## What you are asked to do
All lines from the one with "(334, 298) = (407, 320): grey" to the end of the material, both included, are to be written out exactly and without anything else.

## Dataset extract

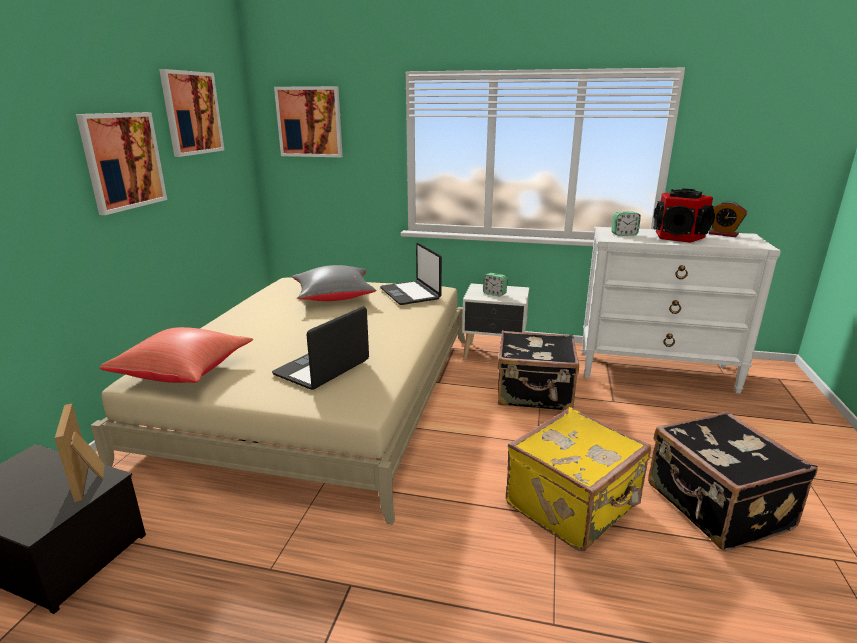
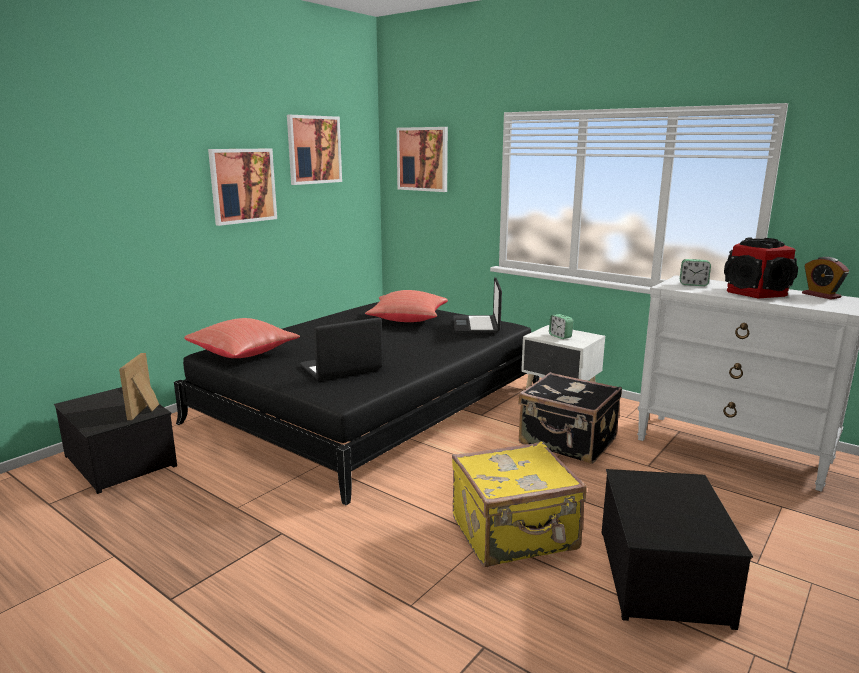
camera: 25 degrees right, 5 degrees down
(322, 394) = (371, 404): beige bed -> black bed
(334, 298) = (407, 320): grey pillow -> red pillow
(716, 507) = (664, 576): black suitcase -> storage box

## Exercise result
(334, 298) = (407, 320): grey pillow -> red pillow
(716, 507) = (664, 576): black suitcase -> storage box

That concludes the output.